„Neulich nahm ich etwas in die Hand, das mir von einer Frau geschenkt worden war: Ich kannte diese Frau eigentlich nicht, aber sie war bei mir zu Gast, sie erschien an der Seite einer DJ, die ich zur Feier meines fünfzigsten Geburtstags angeheuert hatte. Die DJ erklärte, ihre Freundin sei sehr krank, sie könne nicht allein zu Hause zurückgelassen werden, ob ich sie vielleicht mit einladen könne. Na klar. Die Freundin trug ihren blanken Schädel in die Menge der Feiernden, und dazu ein weites Kleid. Sie gab mir eine Schatulle, ein Geschenk für die nächsten fünfzig Jahre, sagte sie lächelnd.

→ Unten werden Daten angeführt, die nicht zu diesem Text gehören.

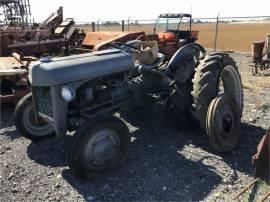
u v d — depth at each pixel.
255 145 4.75
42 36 10.84
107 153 3.99
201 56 5.09
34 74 3.98
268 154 3.70
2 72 6.43
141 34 10.02
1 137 5.37
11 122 6.08
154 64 5.18
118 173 4.10
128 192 3.74
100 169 4.01
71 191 3.79
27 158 4.61
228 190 3.72
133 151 4.64
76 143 3.77
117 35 9.79
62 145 4.95
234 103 4.56
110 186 3.86
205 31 34.25
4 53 9.70
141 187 3.82
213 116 4.30
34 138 5.03
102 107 4.43
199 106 4.44
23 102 4.90
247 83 8.51
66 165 4.37
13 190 3.83
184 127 5.22
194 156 4.49
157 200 3.59
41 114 4.26
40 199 3.67
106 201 3.60
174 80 5.02
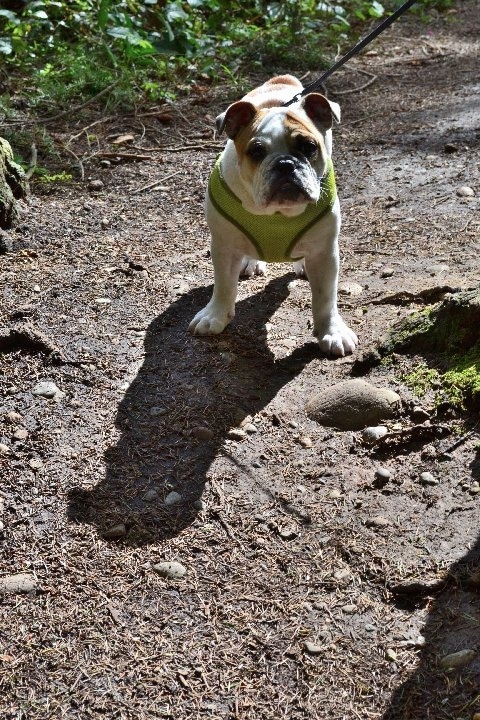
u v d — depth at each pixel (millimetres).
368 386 2574
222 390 2639
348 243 3232
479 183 3523
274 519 2354
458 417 2496
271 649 2146
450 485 2375
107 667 2127
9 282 3025
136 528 2348
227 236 2691
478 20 6184
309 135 2527
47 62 4562
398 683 2090
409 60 5207
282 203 2479
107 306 2926
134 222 3383
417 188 3541
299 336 2811
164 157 3846
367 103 4453
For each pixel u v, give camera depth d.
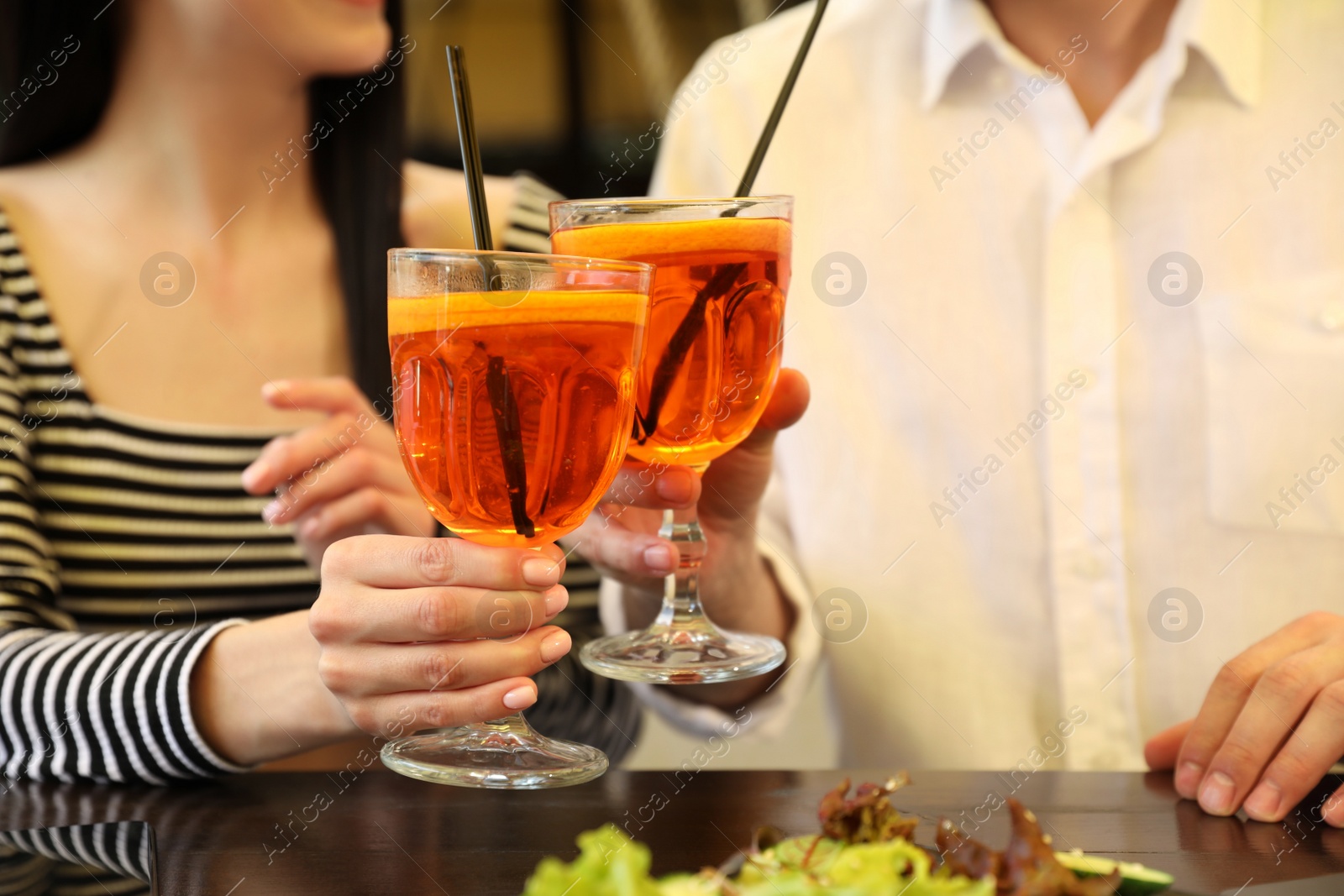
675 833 0.67
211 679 0.81
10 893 0.58
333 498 1.07
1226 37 1.17
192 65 1.27
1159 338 1.23
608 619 1.06
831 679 1.35
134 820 0.72
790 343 1.35
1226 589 1.21
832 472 1.33
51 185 1.32
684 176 1.43
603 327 0.64
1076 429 1.24
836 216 1.34
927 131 1.30
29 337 1.24
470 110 0.71
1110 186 1.24
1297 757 0.70
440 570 0.67
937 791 0.76
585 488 0.67
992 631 1.28
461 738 0.71
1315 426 1.18
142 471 1.25
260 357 1.33
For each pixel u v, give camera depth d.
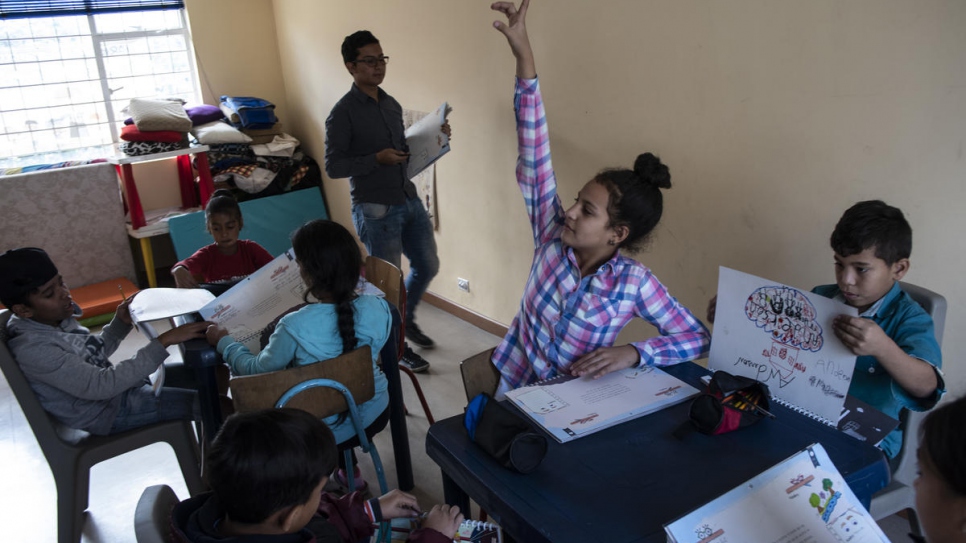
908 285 1.47
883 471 1.07
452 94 3.29
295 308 1.93
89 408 1.80
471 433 1.16
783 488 0.90
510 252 3.23
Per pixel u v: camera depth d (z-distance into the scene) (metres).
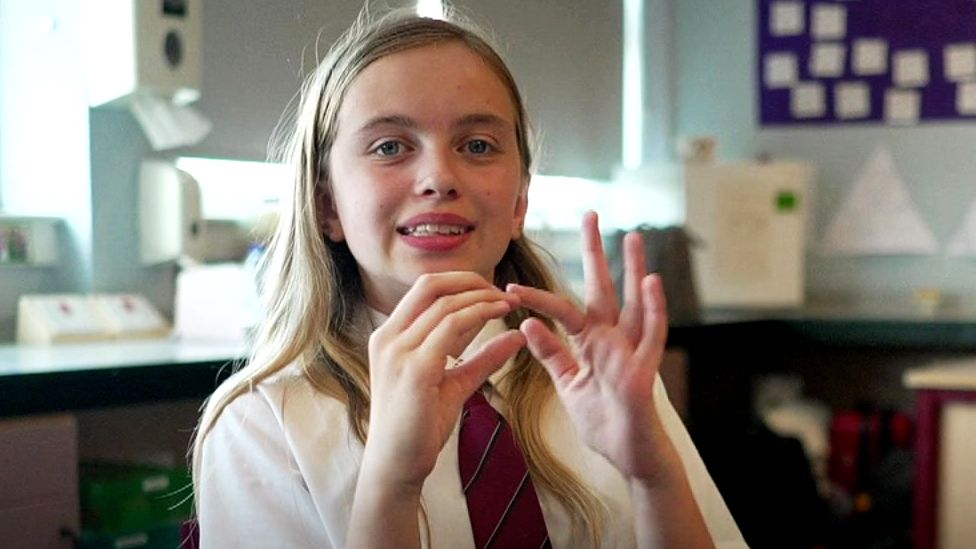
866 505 2.83
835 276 3.45
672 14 3.67
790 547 2.58
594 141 3.42
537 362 1.10
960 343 2.68
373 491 0.85
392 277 0.98
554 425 1.08
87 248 2.14
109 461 1.94
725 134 3.61
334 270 1.07
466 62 0.99
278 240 1.13
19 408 1.41
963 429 2.28
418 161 0.96
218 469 1.02
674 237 2.86
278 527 0.99
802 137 3.50
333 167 1.02
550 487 1.04
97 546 1.59
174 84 2.12
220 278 2.06
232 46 2.28
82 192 2.14
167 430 2.10
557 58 3.21
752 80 3.56
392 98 0.97
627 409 0.91
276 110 2.32
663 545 0.93
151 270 2.25
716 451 2.56
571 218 3.27
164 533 1.69
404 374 0.85
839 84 3.45
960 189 3.31
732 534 1.13
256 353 1.13
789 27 3.51
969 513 2.28
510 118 1.02
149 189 2.21
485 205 0.97
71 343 2.02
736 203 3.22
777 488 2.58
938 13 3.33
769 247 3.21
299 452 1.00
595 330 0.93
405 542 0.85
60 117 2.16
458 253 0.96
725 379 3.27
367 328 1.07
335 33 2.35
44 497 1.48
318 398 1.04
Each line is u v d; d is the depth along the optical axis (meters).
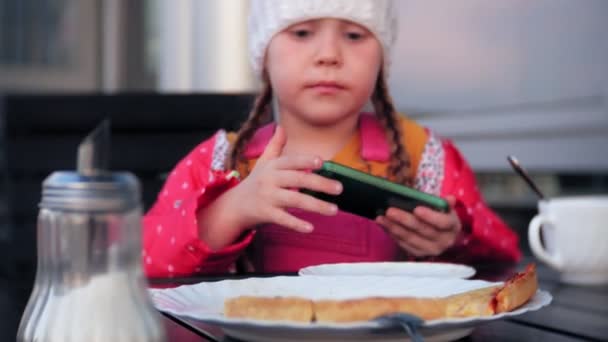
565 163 2.98
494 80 3.23
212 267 1.16
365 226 1.46
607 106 2.83
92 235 0.52
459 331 0.64
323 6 1.41
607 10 2.84
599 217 1.12
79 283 0.53
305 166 1.09
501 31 3.20
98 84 3.01
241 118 1.69
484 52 3.27
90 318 0.52
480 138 3.30
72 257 0.53
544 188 3.08
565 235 1.13
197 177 1.48
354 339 0.60
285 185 1.09
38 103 1.76
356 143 1.55
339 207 1.14
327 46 1.42
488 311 0.65
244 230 1.17
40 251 0.55
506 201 3.22
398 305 0.61
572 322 0.80
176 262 1.14
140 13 2.67
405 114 3.56
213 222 1.16
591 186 2.93
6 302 1.01
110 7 2.78
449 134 3.40
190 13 2.39
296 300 0.61
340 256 1.44
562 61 3.00
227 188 1.19
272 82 1.52
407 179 1.52
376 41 1.48
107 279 0.53
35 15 4.22
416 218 1.16
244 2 2.34
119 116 1.72
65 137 1.75
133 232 0.53
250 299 0.62
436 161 1.60
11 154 1.78
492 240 1.34
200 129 1.71
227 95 1.71
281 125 1.54
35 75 4.16
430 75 3.46
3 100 1.80
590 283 1.13
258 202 1.11
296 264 1.44
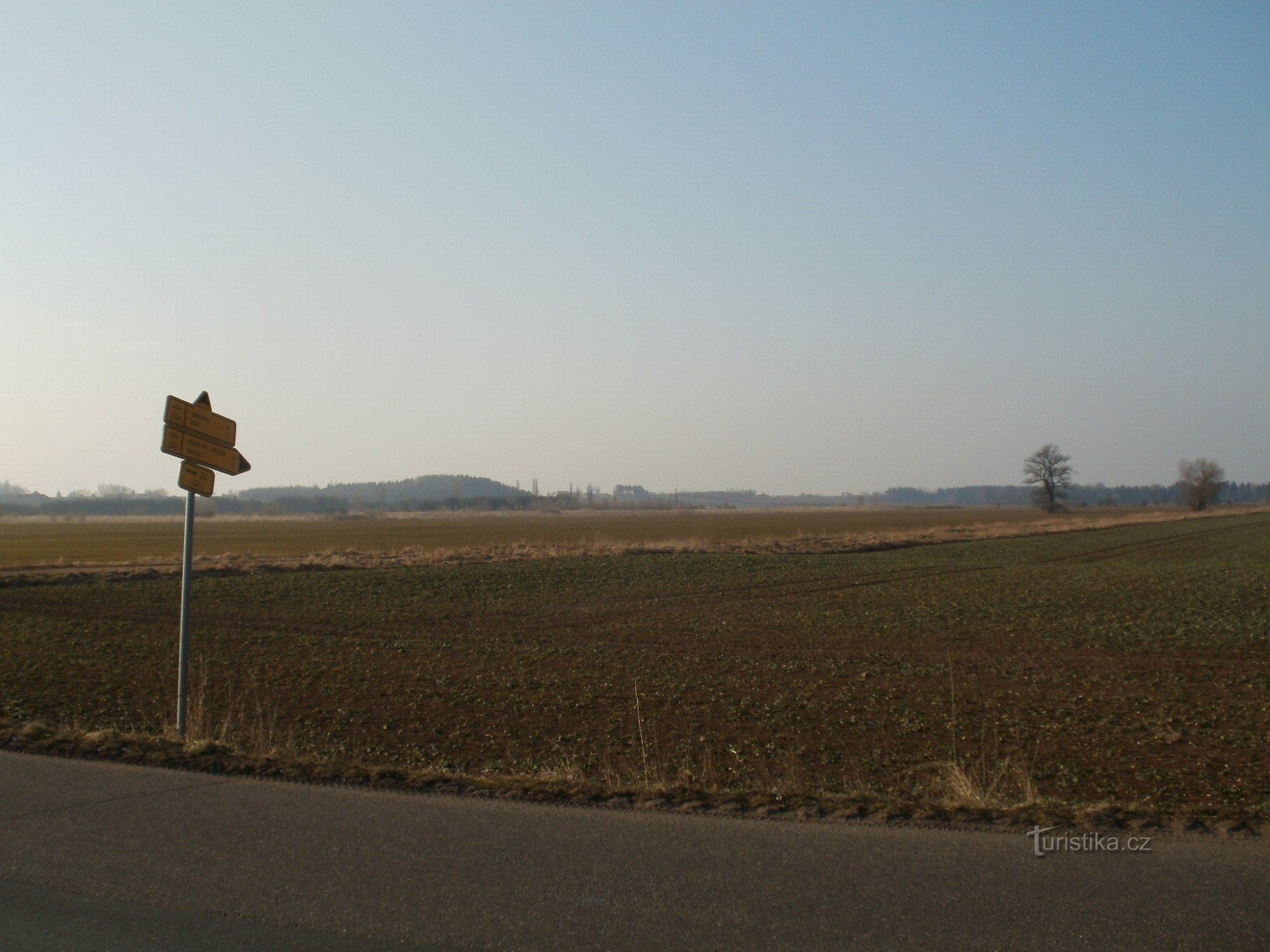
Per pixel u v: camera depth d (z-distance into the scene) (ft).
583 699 45.11
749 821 18.95
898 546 182.60
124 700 43.62
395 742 36.40
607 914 14.38
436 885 15.56
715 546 167.43
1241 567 129.49
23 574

In dem Papiergehäuse lag ein Stab aus Holz, etwa zwanzig Zentimeter lang, die Farbe ein dunkles Braunrot, zu einem herrlichen Glanz poliert. Man hätte denken können, es sei ein vollkommen sinnloses Objekt, aus der Gattung der Staubfänger. Dann nahm man es in die Hand und verstand. Der Stab liegt verblüffend schwer in der Hand. Das liegt am Holz, es ist Dalbergia melanoxylon, auch Grenadill genannt, afrikanisches Schwarzholz. Es zählt zu den Eisenhölzern und hat eine Dichte von 1400 Kilogramm je Kubikmeter, und was das bedeutet, ist eigentlich klar. Dieses Ding verdichtet in sich die Schwere des Lebens und verspricht, einen im Lot zu halten, so wie es das Schwert eines Schiffs tun würde. Wegwerfen? Nie!“
Aus: Susanne Mayer, Die Dinge unseres Lebens. Und was sie über uns erzählen. Berlin, 2019
Oder hätte die Überschrift besser „Im Lot gehalten“ lauten sollen? Egal. Von manchen Dingen kann man sich unmöglich trennen. Und vieles zeigt sein Wesen erst auf den zweiten, tieferen Blick. Und sei es mitten hinein in den unergründlichen Moorsee, in dem der Himmel sein eisekaltes Bad nimmt.